When we say someone thinks, we are attributing some space of behavioral capacities to that person. That is, a certain competence and robustness with managing complexity to achieve a goal. Such attributions may warrant a level of responsibility and autonomy that would not be warranted without it. A system that thinks can be trusted in a much wider range of circumstances than one that doesn't. That this level of competence has historically been exclusive to humans should not preclude this consideration. When some future AI does reach this level of competence, we should use terms like thinking and understanding as indicating this competence.

emodendroket 4 hours ago | parent [-]

This sub thread started on the claim that regular, deterministic code is “thought.” I would submit that the difference between deterministic code and human thought are so big and obvious that it is doing nothing but confusing the issue to start insisting on this.

hackinthebochs 3 hours ago | parent [-]

I'm not exactly sure what you mean by deterministic code but I do think there is an obvious distinction between typical code people write and what human minds do. The guy upthread is definitely wrong in thinking that, e.g. any search or minimax algorithm is thinking. But its important to understand what this distinction is so we can spot when it might no longer apply.

To make a long story short, the distinction is that typical programs don't operate on the semantic features of program state, just on the syntactical features. We assign a correspondence with the syntactical program features and their transformations to the real-world semantic features and logical transformations on them. The execution of the program then tells us the outcomes of the logical transformations applied to the relevant semantic features. We get meaning out of programs because of this analogical correspondence.

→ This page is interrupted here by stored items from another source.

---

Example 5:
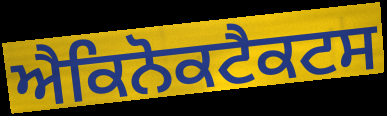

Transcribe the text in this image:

ਐਕਿਨੋਕਟੈਕਟਸ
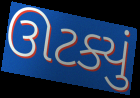
ઊટક્યું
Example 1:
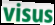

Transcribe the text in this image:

visus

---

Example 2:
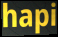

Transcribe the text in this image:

hapi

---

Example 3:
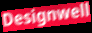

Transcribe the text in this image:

Designwell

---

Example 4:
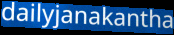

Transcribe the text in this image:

dailyjanakantha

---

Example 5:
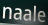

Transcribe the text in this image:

naale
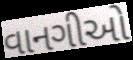
વાનગીઓ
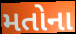
મતોના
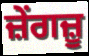
ਜ਼ੇਂਗਜ਼ੂ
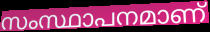
സംസ്ഥാപനമാണ്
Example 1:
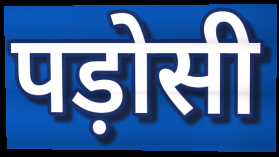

LLMs are a different computing paradigm because they now operate on semantic features of program state. Embedding vectors assign semantic features to syntactical structures of the vector space. Operations on these syntactical structures allow the program to engage with semantic features of program state directly. LLMs engage with the meaning of program state and alter its execution accordingly. It's still deterministic, but its a fundamentally more rich programming paradigm, one that bridges the gap between program state as syntactical structures and the meaning they represent. This is why I am optimistic that current or future LLMs should be considered properly thinking machines.

emodendroket 3 hours ago | parent [-]

LLMs are not deterministic at all. The same input leads to different outputs at random. But I think there’s still the question if this process is more similar to thought or a Markov chain.

hackinthebochs 2 hours ago | parent [-]

They are deterministic in the sense that the inference process scores every word in the vocabulary in a deterministic manner. This score map is then sampled from according to the temperature setting. Non-determinism is artificially injected for ergonomic reasons.

>But I think there’s still the question if this process is more similar to thought or a Markov chain.

It's definitely far from a Markov chain. Markov chains treat the past context as a single unit, an N-tuple that has no internal structure. The next state is indexed by this tuple. LLMs leverage the internal structure of the context which allows a large class of generalization that Markov chains necessarily miss.